-- Exercise passage follows --
Electroosmotic push-pull perfusion: description and application to qualitative analysis of the hydrolysis of exogenous galanin in organotypic hippocampal slice cultures

Abstract

We demonstrate here a method that perfuses a small region of an organotypic hippocampal culture with a solution containing an enzyme substrate, a neuropeptide. Perfusate containing hydrolysis products is continually collected and subsequently analyzed for the products of the enzymatic degradation of the peptide substrate. The driving force for perfusion is an electric field. The fused silica capillaries used as "push" and "pull" or "source" and "collection" capillaries have a ζ-potential that is negative and greater in magnitude than the tissue's ζ-potential. Thus, depending on the magnitudes of particular dimensions, the electroosmotic flow in the capillaries augments the fluid velocity in the tissue. The flow rate is not directly measured; however, we determine it using a finite-element approach. We have determined the collection efficiency of the system using an all d-amino acid internal standard. The flow rates are low, in the nL/min range, and adjustable by controlling the current or voltage in the system. The collection efficiency of the d-amino acid peptide internal standard is variable, increasing with increased current and thus electroosmotic flow rate. The collection efficiency can be rationalized in the context of a Peclet number. Electroosmotic push-pull perfusion of the neuropeptide galanin (gal1-29) through the extracellular space of an organotypic hippocampal culture results in its hydrolysis by ectopeptidase reactions occurring in the extracellular space. The products of hydrolysis were identified by MALDI-MS. Experiments at two levels of current (8-12 μA and 19-40 μA) show that the probability of seeing hydrolysis products (apparently from aminopeptidases) is greater in the Cornu Ammonis area 3 (CA3) than in the Cornu Ammonis area 1 (CA1) in the higher current experiments. In the lower current experiments, shorter peptide products of aminopeptidases (gal13-29 to gal20-19) are seen with greater frequency in CA3 than in CA1 but there is no statistically significant difference for longer peptides (gal3-29 to gal12-29).
-- Exercise passage concluded --
* Actions to take:
(a) Answer from the perfusion abstract above:
(i) What drives the perfusion?
(ii) What method identified the hydrolysis products?
(iii) What internal standard was used to determine collection efficiency?
(b) Translate this sentence from the perfusion abstract above into Spanish: "The flow rates are low, in the nL/min range, and adjustable by controlling the current or voltage in the system."
-- Record extracts follows --
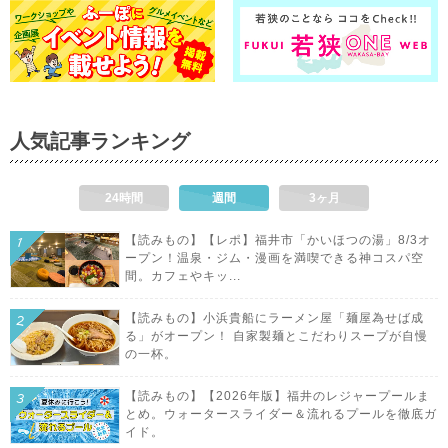
人気記事ランキング
24時間
週間
3ヶ月
【読みもの】【レポ】福井市「かいほつの湯」8/3オ
ープン！温泉・ジム・漫画を満喫できる神コスパ空
間。カフェやキッ...
【読みもの】小浜貴船にラーメン屋「麺屋為せば成
る」がオープン！ 自家製麺とこだわりスープが自慢
の一杯。
【読みもの】【2026年版】福井のレジャープールま
とめ。ウォータースライダー＆流れるプールを徹底ガ
イド。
-- Record extracts concluded --
* Answers per task:
(a)
(i) An electric field.
(ii) MALDI-MS.
(iii) An all d-amino acid peptide internal standard.

(b) Los caudales son bajos, del orden de nL/min, y se pueden ajustar controlando la corriente o el voltaje del sistema.